→ **Action item**:
Make an exact copy of the lines below.

→ **Study material**:

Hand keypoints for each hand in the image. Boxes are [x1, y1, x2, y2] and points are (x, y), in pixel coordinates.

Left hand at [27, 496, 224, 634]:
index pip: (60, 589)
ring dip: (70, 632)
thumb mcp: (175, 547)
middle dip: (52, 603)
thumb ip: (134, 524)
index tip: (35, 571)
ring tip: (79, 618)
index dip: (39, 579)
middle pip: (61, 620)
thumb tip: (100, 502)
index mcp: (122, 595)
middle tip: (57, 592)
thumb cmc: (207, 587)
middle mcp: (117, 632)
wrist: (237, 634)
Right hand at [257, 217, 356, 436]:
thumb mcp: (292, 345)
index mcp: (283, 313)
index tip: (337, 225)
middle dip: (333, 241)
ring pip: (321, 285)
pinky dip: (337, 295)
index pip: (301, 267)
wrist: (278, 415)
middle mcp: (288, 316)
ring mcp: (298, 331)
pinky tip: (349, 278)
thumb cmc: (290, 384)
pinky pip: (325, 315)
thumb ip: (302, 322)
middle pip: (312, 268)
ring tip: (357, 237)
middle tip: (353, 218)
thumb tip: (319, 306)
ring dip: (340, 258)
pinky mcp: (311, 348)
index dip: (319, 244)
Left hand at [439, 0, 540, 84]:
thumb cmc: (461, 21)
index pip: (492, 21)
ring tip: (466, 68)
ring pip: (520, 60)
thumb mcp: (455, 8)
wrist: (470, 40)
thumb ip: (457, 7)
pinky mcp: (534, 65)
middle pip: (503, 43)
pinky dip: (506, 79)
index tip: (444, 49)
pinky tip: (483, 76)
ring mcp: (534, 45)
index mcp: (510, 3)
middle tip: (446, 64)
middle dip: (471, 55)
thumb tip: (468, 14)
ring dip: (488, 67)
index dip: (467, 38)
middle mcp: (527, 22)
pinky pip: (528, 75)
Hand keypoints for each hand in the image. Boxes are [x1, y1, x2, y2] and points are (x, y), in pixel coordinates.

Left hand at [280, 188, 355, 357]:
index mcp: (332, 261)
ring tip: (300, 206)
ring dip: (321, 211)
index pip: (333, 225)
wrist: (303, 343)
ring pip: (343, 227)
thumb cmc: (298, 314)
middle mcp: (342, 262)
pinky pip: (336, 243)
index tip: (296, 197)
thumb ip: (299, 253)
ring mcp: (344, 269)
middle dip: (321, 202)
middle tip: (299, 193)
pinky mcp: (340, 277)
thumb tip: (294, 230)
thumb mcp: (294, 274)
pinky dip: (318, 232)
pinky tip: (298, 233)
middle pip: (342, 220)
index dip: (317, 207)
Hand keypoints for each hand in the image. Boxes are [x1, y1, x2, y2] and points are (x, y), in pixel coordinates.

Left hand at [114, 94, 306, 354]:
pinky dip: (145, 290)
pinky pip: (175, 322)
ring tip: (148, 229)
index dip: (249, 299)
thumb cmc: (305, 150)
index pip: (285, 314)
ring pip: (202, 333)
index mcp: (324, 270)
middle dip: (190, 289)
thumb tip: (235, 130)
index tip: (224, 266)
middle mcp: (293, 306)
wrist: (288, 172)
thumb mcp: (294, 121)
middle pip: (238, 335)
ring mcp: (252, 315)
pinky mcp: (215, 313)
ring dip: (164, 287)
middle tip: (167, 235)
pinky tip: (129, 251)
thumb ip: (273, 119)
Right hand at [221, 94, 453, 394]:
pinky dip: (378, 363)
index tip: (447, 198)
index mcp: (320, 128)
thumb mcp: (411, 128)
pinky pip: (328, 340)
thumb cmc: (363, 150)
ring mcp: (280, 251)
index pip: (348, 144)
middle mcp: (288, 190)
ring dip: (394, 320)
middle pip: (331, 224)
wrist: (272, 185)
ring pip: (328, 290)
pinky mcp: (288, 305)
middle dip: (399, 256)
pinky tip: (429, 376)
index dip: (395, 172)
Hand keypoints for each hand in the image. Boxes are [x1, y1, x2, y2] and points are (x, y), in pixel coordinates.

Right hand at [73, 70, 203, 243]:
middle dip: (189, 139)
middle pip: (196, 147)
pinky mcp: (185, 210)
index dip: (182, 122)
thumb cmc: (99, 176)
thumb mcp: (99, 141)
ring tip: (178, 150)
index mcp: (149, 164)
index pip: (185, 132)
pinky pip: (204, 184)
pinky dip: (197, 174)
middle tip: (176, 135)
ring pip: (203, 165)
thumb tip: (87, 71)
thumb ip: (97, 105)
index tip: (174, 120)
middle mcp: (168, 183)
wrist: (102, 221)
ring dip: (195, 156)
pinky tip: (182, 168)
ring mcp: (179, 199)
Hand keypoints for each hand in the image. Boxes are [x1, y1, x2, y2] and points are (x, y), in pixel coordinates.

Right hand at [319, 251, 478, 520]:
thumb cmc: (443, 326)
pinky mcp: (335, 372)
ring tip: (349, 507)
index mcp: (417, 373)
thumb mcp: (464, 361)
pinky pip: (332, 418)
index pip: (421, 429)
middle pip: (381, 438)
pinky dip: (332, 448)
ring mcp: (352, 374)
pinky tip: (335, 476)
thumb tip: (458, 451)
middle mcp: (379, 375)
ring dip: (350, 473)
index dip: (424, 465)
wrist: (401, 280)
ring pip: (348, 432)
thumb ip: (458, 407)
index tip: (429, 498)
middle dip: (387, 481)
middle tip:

→ **The completed task**:
Hand keypoints for each hand in the image. Boxes are [x1, y1, x2, y2] and points are (x, y), in pixel coordinates.

Left hand at [27, 496, 224, 634]:
index pip: (60, 589)
ring dip: (70, 632)
thumb mcp: (175, 547)
middle dip: (52, 603)
thumb ip: (134, 524)
index tip: (35, 571)
ring tip: (79, 618)
index dip: (39, 579)
middle pip: (61, 620)
thumb tip: (100, 502)
index mcp: (122, 595)
middle tip: (57, 592)
thumb cmc: (207, 587)
middle mcp: (117, 632)
wrist: (237, 634)
Right hand at [257, 217, 356, 436]:
thumb mcp: (292, 345)
index mcp: (283, 313)
index tip: (337, 225)
middle dip: (333, 241)
ring pip: (321, 285)
pinky dip: (337, 295)
index pip: (301, 267)
wrist: (278, 415)
middle mcp: (288, 316)
ring mcp: (298, 331)
pinky tip: (349, 278)
thumb cmc: (290, 384)
pinky pip: (325, 315)
thumb ip: (302, 322)
middle pip: (312, 268)
ring tip: (357, 237)
middle tip: (353, 218)
thumb tip: (319, 306)
ring dip: (340, 258)
pinky mcp: (311, 348)
index dip: (319, 244)
Left hand at [439, 0, 540, 84]:
thumb cmc: (461, 21)
index pip: (492, 21)
ring tip: (466, 68)
ring pip: (520, 60)
thumb mcp: (455, 8)
wrist: (470, 40)
thumb ip: (457, 7)
pinky mcp: (534, 65)
middle pip: (503, 43)
pinky dip: (506, 79)
index tip: (444, 49)
pinky tip: (483, 76)
ring mcp: (534, 45)
index mcp: (510, 3)
middle tip: (446, 64)
middle dip: (471, 55)
thumb tip: (468, 14)
ring dip: (488, 67)
index dip: (467, 38)
middle mcp: (527, 22)
pinky pip: (528, 75)
Hand keypoints for each hand in the image. Boxes are [x1, y1, x2, y2] and points are (x, y), in pixel coordinates.

Left hand at [280, 188, 355, 357]:
index mcp: (332, 261)
ring tip: (300, 206)
ring dip: (321, 211)
index pip: (333, 225)
wrist: (303, 343)
ring pip: (343, 227)
thumb cmc: (298, 314)
middle mcp: (342, 262)
pinky pip: (336, 243)
index tip: (296, 197)
thumb ip: (299, 253)
ring mcp: (344, 269)
middle dip: (321, 202)
middle tip: (299, 193)
pinky mcp: (340, 277)
thumb tip: (294, 230)
thumb mcp: (294, 274)
pinky dip: (318, 232)
pinky tip: (298, 233)
middle pip: (342, 220)
index dip: (317, 207)
Hand keypoints for each hand in the image. Boxes are [x1, y1, x2, y2] and points are (x, y), in pixel coordinates.

Left hand at [114, 94, 306, 354]:
pinky dip: (145, 290)
pinky pip: (175, 322)
ring tip: (148, 229)
index dip: (249, 299)
thumb cmc: (305, 150)
index pip: (285, 314)
ring pip: (202, 333)
index mcp: (324, 270)
middle dip: (190, 289)
thumb tip: (235, 130)
index tip: (224, 266)
middle mcp: (293, 306)
wrist: (288, 172)
thumb mcp: (294, 121)
middle pip: (238, 335)
ring mcp: (252, 315)
pinky mcp: (215, 313)
ring dip: (164, 287)
middle tip: (167, 235)
pinky tip: (129, 251)
thumb ip: (273, 119)
Right hand at [221, 94, 453, 394]:
pinky dip: (378, 363)
index tip: (447, 198)
index mcp: (320, 128)
thumb mcp: (411, 128)
pinky pip: (328, 340)
thumb cmc: (363, 150)
ring mcp: (280, 251)
index pip: (348, 144)
middle mcp: (288, 190)
ring dip: (394, 320)
middle pip: (331, 224)
wrist: (272, 185)
ring pip: (328, 290)
pinky mcp: (288, 305)
middle dip: (399, 256)
pinky tip: (429, 376)
index dip: (395, 172)
Hand keypoints for each hand in the image. Boxes are [x1, y1, x2, y2] and points are (x, y), in pixel coordinates.

Right hand at [73, 70, 203, 243]:
middle dip: (189, 139)
middle pip: (196, 147)
pinky mcp: (185, 210)
index dip: (182, 122)
thumb cmc: (99, 176)
thumb mcp: (99, 141)
ring tip: (178, 150)
index mcp: (149, 164)
index pip: (185, 132)
pinky pip: (204, 184)
pinky dip: (197, 174)
middle tip: (176, 135)
ring pip: (203, 165)
thumb tip: (87, 71)
thumb ip: (97, 105)
index tip: (174, 120)
middle mcp: (168, 183)
wrist: (102, 221)
ring dip: (195, 156)
pinky tip: (182, 168)
ring mcp: (179, 199)
Hand keypoints for each hand in the image. Boxes are [x1, y1, x2, y2] and points are (x, y), in pixel coordinates.

Right hand at [319, 251, 478, 520]:
thumb cmc: (443, 326)
pinky mcp: (335, 372)
ring tip: (349, 507)
index mcp: (417, 373)
thumb mcp: (464, 361)
pinky pip: (332, 418)
index pip: (421, 429)
middle pip: (381, 438)
pinky dip: (332, 448)
ring mcp: (352, 374)
pinky tip: (335, 476)
thumb tip: (458, 451)
middle mcp: (379, 375)
ring dip: (350, 473)
index dip: (424, 465)
wrist: (401, 280)
ring pip: (348, 432)
thumb ip: (458, 407)
index tip: (429, 498)
middle dip: (387, 481)
middle tip:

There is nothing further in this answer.